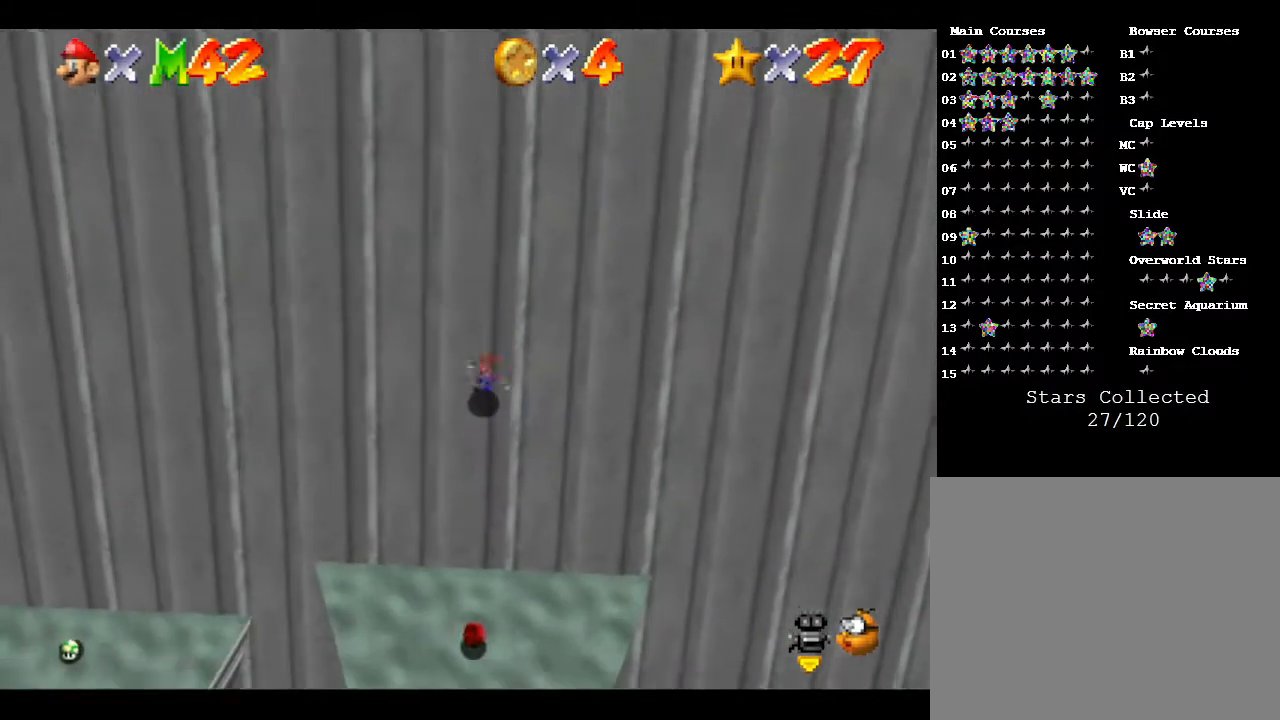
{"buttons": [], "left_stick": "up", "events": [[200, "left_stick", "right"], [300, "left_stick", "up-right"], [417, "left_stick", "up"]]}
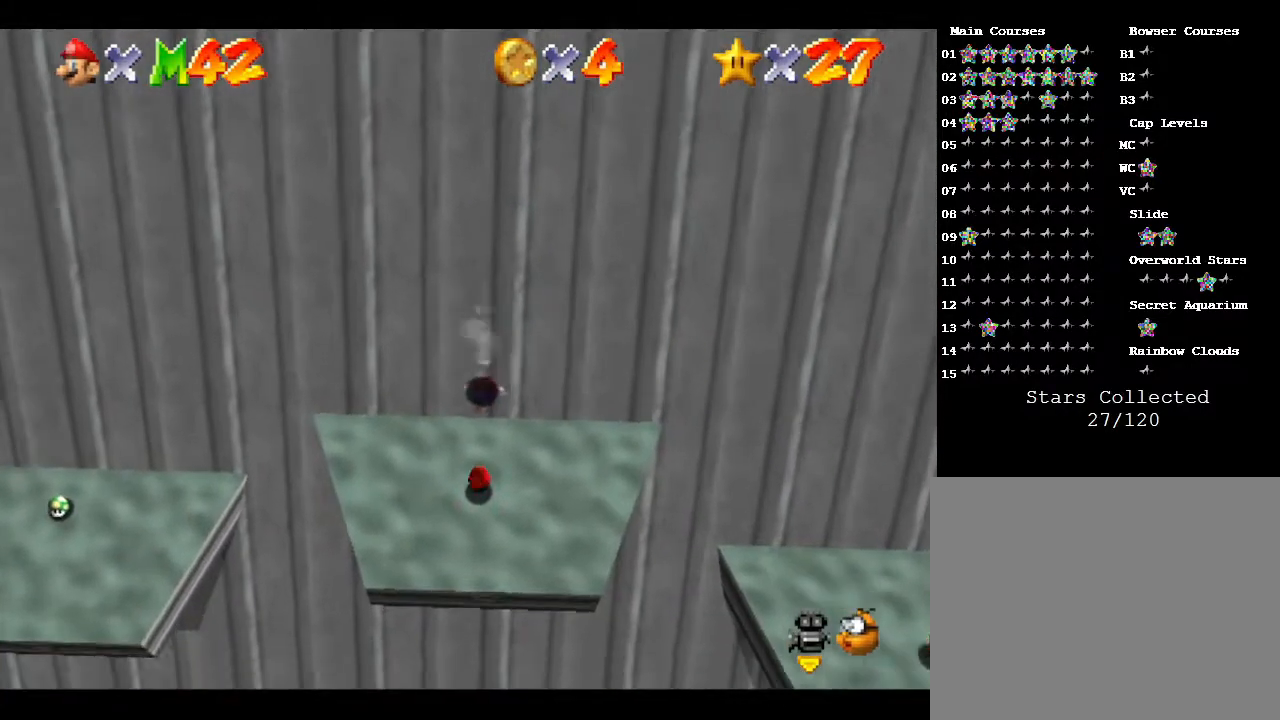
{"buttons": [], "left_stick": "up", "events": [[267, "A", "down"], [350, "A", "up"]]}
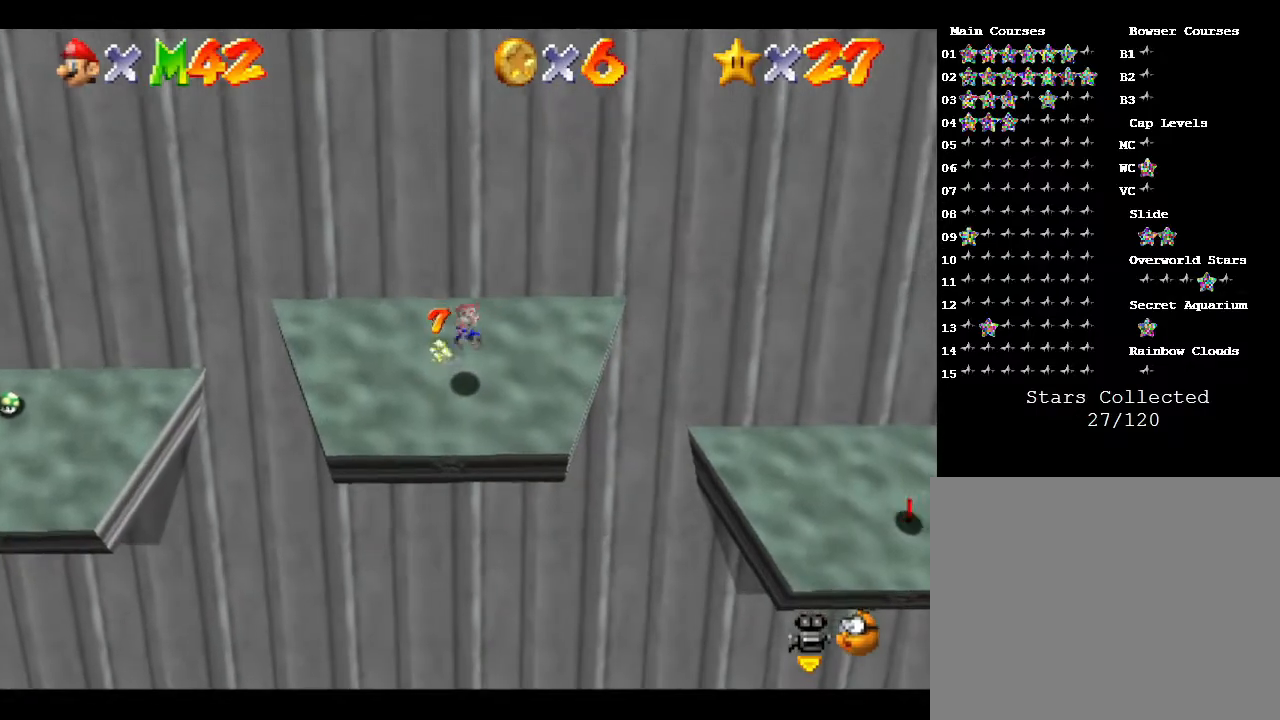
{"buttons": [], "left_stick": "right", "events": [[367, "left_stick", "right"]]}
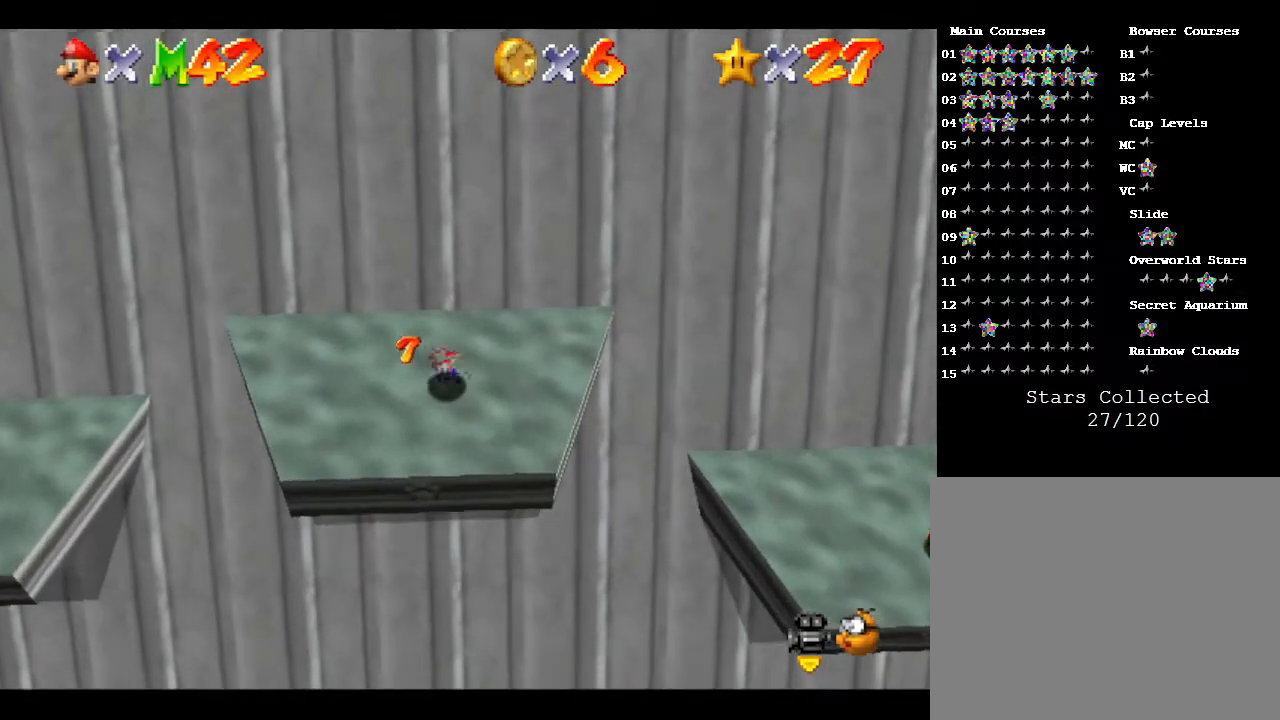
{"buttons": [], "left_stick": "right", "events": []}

* **AIM OF THE EXERCISE**: The answer should be the full material above, printed exactly, with no pictures in it.

* **RESPONSE BELOW**:
{"buttons": [], "left_stick": "up", "events": [[200, "left_stick", "right"], [300, "left_stick", "up-right"], [417, "left_stick", "up"]]}
{"buttons": [], "left_stick": "up", "events": [[267, "A", "down"], [350, "A", "up"]]}
{"buttons": [], "left_stick": "right", "events": [[367, "left_stick", "right"]]}
{"buttons": [], "left_stick": "right", "events": []}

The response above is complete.